• _Material erkunden_
**A)** Übersetzen Sie bitte diesen Satz aus dem Bericht über den Flugzeugwechsel ins Englische: „Nach der Landung in San Isidro flogen der Präsident und seine Crew mit einem Hubschrauber zum internationalen Flughafen Punta Cana, von wo aus sie nach Argentinien weiterreisten.“
**B)** Wie lange nach dem Start bemerkte der Pilot laut dem Bericht über den Flugzeugwechsel das elektrische Problem?

SANTO DOMINGO.-Das Flugzeug, das Präsident Luis Abinader und seine Delegation zum Gipfeltreffen der Staats- und Regierungschefs der Gemeinschaft Lateinamerikanischer Staaten (CELAC) in Argentinien beförderte, hatte ein elektrisches Problem, weshalb der Präsident das Flugzeug wechseln musste.
Einer Quelle zufolge starteten Abinader und seine Begleiter vom Flughafen San Isidro (Luftwaffenstützpunkt) mit einem US-amerikanischen Flugzeug. Siebzehn Minuten nach dem Start bemerkte der Pilot ein elektrisches Problem und kehrte nach San Isidro zurück.
Nach der Landung in San Isidro flogen der Präsident und seine Crew mit einem Hubschrauber zum internationalen Flughafen Punta Cana, von wo aus sie nach Argentinien weiterreisten.
Der Flug mit dem Präsidenten an Bord, begleitet vom Verwaltungsminister des Präsidialamtes, José Ignacio Paliza, der stellvertretenden Außenministerin, Silié, sowie seinen Assistentinnen Eilyn Beltran und Mercedes Pichardo und dem Direktor von Cusep, Brigadegeneral der ERD, Jimmy Arias, startete heute Nachmittag um 18:52 Uhr.
Die Information wurde auch vom Sprecher des Präsidenten bestätigt, der über seinen Twitter-Account schrieb, dass der Präsident aufgrund eines Stromproblems das Flugzeug wechseln musste.

• _Auszüge aus Einträgen_
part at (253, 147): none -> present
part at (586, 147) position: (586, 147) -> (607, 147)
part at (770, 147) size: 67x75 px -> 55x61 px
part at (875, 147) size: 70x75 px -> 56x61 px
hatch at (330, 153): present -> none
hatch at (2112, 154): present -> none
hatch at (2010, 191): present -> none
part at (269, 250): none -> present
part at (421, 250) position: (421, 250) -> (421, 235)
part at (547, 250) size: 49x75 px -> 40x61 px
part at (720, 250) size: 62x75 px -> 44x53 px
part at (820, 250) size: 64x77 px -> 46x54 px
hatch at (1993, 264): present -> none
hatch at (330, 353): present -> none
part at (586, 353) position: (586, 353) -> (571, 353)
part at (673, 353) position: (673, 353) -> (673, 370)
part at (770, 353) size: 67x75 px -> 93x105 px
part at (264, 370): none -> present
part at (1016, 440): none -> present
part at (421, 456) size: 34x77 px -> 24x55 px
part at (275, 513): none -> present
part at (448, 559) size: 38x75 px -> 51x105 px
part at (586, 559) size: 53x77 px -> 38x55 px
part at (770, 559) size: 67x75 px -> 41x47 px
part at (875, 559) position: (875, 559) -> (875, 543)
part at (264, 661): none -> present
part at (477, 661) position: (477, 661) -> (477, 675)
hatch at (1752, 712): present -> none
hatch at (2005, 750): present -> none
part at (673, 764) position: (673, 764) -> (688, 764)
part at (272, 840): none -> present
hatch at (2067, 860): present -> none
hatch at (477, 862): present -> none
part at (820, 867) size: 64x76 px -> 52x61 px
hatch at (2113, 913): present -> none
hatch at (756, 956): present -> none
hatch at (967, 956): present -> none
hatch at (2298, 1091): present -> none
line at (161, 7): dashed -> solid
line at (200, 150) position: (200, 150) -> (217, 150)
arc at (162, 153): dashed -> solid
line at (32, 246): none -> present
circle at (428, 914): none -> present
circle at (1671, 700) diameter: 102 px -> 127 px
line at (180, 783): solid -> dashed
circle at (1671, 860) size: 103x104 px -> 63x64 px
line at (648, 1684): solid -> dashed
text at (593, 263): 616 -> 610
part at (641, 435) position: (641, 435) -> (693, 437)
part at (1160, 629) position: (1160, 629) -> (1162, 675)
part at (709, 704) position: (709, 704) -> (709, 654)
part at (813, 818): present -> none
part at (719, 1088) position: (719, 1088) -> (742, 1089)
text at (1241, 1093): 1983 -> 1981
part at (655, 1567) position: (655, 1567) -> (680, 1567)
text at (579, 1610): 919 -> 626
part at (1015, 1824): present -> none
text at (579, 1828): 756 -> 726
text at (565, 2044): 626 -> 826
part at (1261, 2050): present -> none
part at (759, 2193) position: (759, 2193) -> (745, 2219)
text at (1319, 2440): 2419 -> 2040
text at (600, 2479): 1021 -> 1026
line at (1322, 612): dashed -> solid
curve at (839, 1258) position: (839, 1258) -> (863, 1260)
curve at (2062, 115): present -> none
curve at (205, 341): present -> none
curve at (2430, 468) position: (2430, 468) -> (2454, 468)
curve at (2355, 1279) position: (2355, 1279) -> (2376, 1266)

• _Antworten im Überblick_
**A)** After landing in San Isidro, the president and his crew flew by helicopter to Punta Cana International Airport, from where they continued on to Argentina.

**B)** Siebzehn Minuten nach dem Start.